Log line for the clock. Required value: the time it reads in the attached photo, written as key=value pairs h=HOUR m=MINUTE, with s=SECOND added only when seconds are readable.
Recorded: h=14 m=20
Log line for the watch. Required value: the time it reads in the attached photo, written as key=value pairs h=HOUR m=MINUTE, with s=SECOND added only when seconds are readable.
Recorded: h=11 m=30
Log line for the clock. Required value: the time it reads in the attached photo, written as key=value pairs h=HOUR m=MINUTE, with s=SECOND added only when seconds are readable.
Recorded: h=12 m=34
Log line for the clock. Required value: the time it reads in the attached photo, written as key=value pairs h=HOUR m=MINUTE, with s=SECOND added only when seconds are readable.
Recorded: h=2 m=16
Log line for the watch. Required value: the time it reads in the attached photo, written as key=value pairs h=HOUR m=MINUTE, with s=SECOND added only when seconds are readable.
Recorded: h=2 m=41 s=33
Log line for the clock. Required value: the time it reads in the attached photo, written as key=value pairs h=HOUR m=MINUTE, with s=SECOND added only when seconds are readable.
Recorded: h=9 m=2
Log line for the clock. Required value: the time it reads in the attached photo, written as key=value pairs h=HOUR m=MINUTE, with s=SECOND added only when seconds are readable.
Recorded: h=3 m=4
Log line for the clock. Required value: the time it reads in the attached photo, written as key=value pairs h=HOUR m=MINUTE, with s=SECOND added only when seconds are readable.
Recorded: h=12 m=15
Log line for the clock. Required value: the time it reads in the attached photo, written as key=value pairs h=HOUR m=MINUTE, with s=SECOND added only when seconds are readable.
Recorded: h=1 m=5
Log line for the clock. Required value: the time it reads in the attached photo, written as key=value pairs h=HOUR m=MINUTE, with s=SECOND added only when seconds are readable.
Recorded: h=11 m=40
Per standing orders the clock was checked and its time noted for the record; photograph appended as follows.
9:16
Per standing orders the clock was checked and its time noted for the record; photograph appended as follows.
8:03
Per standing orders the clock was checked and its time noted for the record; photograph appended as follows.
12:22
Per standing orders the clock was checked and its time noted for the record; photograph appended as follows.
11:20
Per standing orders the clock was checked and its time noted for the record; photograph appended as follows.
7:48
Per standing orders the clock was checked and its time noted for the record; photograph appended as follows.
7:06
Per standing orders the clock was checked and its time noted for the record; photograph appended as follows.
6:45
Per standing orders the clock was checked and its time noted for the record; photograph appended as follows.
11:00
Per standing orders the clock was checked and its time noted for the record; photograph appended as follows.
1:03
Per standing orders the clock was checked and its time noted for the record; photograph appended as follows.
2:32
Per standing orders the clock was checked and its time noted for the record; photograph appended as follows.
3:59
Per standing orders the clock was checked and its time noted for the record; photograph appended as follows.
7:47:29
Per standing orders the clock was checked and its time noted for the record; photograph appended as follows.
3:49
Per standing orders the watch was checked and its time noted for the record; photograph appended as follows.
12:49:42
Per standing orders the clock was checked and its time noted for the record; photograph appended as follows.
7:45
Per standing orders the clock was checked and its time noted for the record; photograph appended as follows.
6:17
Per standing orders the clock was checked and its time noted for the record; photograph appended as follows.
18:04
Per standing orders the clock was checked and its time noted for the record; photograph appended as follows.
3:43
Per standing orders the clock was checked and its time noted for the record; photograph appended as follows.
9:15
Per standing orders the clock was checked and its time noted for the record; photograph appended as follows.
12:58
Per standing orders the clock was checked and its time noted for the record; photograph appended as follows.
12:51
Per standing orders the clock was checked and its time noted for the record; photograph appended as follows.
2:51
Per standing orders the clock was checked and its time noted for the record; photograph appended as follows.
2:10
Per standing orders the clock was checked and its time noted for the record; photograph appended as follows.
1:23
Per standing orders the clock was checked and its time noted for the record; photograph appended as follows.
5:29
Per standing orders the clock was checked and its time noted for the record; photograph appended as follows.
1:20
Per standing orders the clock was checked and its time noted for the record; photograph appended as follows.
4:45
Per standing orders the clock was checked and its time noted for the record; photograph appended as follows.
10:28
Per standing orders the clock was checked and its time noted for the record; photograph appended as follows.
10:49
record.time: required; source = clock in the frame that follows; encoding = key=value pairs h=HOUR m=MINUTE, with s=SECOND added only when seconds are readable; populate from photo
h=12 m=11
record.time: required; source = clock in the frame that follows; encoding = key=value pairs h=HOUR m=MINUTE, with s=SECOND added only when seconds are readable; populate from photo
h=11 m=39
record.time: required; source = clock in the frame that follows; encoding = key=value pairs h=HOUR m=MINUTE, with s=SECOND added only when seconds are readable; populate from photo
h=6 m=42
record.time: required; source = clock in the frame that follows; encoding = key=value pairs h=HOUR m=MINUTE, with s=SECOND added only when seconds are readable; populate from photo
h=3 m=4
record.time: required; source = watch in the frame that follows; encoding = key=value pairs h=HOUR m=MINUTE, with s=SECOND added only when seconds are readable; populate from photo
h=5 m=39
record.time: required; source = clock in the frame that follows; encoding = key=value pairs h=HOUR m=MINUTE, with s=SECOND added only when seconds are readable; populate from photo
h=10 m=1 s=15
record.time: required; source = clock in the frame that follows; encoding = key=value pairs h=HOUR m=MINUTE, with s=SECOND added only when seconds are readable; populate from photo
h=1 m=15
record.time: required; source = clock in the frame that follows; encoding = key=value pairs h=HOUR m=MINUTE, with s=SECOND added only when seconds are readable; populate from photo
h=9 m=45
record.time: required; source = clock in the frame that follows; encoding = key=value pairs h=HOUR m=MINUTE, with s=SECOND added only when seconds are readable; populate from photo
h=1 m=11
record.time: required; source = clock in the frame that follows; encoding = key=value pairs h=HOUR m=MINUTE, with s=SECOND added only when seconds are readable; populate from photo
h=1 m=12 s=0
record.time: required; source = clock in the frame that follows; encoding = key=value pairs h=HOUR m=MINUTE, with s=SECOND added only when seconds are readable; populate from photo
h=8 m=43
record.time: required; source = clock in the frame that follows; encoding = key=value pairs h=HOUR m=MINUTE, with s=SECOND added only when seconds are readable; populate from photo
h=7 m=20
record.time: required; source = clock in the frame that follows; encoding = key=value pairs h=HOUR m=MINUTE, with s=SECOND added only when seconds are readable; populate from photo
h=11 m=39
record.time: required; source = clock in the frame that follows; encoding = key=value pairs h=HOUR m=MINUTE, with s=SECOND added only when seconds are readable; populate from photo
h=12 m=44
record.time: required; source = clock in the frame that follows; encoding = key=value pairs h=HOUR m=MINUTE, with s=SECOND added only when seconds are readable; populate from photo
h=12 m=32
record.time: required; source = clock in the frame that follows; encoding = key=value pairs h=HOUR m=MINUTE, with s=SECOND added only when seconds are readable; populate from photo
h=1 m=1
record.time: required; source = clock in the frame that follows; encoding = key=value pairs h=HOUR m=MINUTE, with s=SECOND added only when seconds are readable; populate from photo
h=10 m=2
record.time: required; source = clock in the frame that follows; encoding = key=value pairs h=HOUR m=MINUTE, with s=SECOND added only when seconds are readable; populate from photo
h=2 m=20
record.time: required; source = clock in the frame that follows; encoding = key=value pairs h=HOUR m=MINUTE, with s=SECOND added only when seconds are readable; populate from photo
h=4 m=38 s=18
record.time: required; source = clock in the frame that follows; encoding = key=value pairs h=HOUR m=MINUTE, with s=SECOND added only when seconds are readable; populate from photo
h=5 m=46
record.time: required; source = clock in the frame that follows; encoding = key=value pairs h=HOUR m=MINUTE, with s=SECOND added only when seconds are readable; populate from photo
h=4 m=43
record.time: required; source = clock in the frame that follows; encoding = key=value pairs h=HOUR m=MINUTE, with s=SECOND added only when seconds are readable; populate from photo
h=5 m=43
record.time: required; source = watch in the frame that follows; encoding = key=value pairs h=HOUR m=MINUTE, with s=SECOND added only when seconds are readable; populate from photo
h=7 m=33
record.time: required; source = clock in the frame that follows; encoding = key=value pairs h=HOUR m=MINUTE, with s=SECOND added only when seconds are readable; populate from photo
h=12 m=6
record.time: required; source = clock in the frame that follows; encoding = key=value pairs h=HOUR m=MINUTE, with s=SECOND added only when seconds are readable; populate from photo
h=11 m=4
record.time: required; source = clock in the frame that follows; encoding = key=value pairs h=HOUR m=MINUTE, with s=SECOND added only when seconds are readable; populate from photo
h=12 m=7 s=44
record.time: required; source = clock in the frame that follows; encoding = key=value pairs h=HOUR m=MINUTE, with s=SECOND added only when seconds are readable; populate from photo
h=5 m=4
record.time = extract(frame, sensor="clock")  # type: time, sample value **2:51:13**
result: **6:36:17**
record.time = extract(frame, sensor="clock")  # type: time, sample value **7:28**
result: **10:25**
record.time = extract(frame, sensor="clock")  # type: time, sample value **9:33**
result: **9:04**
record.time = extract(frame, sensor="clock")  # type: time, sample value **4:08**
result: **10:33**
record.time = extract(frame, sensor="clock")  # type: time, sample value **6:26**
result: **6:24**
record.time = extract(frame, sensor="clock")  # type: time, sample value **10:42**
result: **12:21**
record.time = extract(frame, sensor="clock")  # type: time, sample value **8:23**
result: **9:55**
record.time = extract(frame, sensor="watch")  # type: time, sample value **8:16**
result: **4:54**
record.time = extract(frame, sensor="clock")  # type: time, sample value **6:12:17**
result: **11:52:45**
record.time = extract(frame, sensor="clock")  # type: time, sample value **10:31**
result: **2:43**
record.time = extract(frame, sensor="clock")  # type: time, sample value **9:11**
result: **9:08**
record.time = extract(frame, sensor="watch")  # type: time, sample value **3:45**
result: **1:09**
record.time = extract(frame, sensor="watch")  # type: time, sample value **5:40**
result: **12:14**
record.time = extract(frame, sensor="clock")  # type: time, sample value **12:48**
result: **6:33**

_____

§ **Task to carry out**
Count the lines in the listing above that contain the string "watch", matching case exactly, and reply with only that number.

§ **Exercise output**
8